No obstante, no solo se trata de navegar sin fin ni propósito por este extenso mundo, como el que salta de un canal de televisión a otro sin encontrar nada potable. Los algoritmos conocen los gustos de cada usuario y adaptan los vídeos e imágenes que le ofrecen para retener su atención.

TikTok Photos es la apuesta nueva de la red social

TikTok Photos es la apuesta nueva de la red social El Androide libre

Las plataformas registran cada clic, desplazamiento, lo que se comparte, incluso, el tiempo que los usuarios pasan antes de saltar a una nueva publicación. Recopilan datos contextuales como la hora del día, la ubicación, el idioma y las aplicaciones conectadas. Así, cuando detectan que un tipo de contenido gusta o interesa, ofrecen más de esa temática.

El objetivo no es que el contenido sea educativo, interesante o beneficioso para la salud, sino que le genere curiosidad y le retenga. Así, el contenido emocional, como la indignación, la belleza, el humor, la controversia y el miedo, tienden a tener mejor rendimiento que los mensajes serenos.

Qué medidas están aplicando

El debate y las críticas por esta dinámica llevan tiempo sobre la mesa. Como respuesta, las diferentes empresas han desarrollado ciertas funciones para proteger al usuario como la moderación del contenido, eliminando publicaciones que promueven la violencia, las autolesiones o trastornos como la anorexia.

Sin embargo, este trabajo de limpieza ha sido criticado por ser insuficiente, acusando a las redes de tener un papel clave en la polarización de la sociedad o en problemas para la salud. Incluso, Meta ha reducido el número de moderadores que gestionan sus plataformas y ha anunciado que recurrirá a la IA para esta labor.

Las empresas no tienen toda la carga, el propio usuario cuenta con algunas funciones para intentar controlar lo que ve en las redes. Así, Instagram permite marcar aquello que no se quiere volver a ver o no resulta interesante. Por su parte, TikTok cuenta desde hace años con funciones para controlar el tiempo que se dedica a su scroll.

“Algo que estaría bien comentar y publicitar es que existen controles parentales que limitan el acceso a ciertos contenidos y el tiempo de uso, que permiten revisarlo, estudiarlo y hablarlo con los niños”, recuerda Antonio Ortiz, más partidario de educar que de prohibir por completo el acceso de los jóvenes a las tecnologías.

Qué medidas piden los países

Todas las medidas aplicadas parecen no ser suficientes para frenar el incremento de una corriente que pide soluciones más drásticas y que empiezan a liderar las autoridades de diferentes países. Explica Ortiz que se perciben dos vertientes diferentes.

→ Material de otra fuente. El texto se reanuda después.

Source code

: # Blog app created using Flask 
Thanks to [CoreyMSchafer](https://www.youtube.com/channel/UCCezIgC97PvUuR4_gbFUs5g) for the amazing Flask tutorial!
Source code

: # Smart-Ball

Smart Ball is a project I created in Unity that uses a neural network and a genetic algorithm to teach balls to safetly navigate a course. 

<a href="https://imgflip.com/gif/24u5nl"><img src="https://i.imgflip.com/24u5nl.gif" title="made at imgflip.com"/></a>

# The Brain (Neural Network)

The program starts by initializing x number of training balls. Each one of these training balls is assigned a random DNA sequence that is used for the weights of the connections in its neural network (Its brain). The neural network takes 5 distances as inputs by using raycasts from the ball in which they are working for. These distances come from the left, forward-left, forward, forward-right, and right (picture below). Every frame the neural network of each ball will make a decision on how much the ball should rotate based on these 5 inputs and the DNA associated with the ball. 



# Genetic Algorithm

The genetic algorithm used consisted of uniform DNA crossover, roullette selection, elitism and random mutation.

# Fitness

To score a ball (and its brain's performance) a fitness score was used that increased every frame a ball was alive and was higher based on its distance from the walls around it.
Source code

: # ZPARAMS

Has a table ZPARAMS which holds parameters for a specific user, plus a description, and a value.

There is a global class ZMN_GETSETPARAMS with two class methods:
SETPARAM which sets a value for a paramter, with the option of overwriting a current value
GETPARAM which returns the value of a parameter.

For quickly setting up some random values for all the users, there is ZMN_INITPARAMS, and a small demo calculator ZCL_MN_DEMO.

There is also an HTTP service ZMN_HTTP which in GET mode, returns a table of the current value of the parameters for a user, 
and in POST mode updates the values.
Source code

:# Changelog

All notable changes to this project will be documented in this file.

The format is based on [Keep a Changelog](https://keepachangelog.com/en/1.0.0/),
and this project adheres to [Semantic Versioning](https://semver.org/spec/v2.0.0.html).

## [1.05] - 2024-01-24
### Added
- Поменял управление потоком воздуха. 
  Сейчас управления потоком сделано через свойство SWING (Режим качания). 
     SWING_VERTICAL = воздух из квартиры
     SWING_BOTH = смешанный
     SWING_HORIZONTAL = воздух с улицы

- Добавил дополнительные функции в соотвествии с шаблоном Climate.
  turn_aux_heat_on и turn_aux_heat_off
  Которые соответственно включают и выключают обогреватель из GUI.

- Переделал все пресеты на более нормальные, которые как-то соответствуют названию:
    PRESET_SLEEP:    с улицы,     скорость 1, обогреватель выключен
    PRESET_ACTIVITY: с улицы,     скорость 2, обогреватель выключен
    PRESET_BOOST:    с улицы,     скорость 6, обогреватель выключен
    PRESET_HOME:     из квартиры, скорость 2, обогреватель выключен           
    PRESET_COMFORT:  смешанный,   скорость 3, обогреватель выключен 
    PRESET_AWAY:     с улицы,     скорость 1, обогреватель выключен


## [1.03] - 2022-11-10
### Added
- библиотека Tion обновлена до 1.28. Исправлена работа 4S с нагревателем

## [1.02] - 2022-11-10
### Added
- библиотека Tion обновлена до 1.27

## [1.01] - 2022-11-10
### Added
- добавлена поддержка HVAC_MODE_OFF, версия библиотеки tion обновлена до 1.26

La primera es el uso de sistemas de verificación de edad, la que ya se está aplicando en Australia, Reino Unido o Dinamarca con diferentes resultados. España, junto a la Unión Europea, también se ha sumado a esta opción, como anunció el presidente, Pedro Sánchez en febrero. "Creo que es con los que están más cómodas porque pierden a los quinceañeros y catorceañeros pero no son el grueso de su público y ya los cogerán”, asegura el entrevistado.

Adolescentes usando un teléfono móvil.

Adolescentes usando un teléfono móvil. Europa Press

Al otro lado, estaría la propuesta que, según este experto, "está un poco presente dentro de esta parte judicial de EEUU que dice que ni siquiera eso es suficiente". En vez de limitar su uso, piden forzar cambios en los diseños de estas aplicaciones, lo que preocuparía más a las empresas, "porque es el propio diseño con el que han conseguido mayor retención de usuario, mayor fidelización, mayor tiempo de uso y todo eso correlaciona con los ingresos".

La pregunta está ahora en si una posible oleada de sentencias como la conocida esta semana forzará a las plataformas a aplicar restricciones que hasta ahora han eludido o si el resultado será similar al recorrido por las tabacaleras y veremos avisos de sus peligros antes de acceder al contenido de las mismas.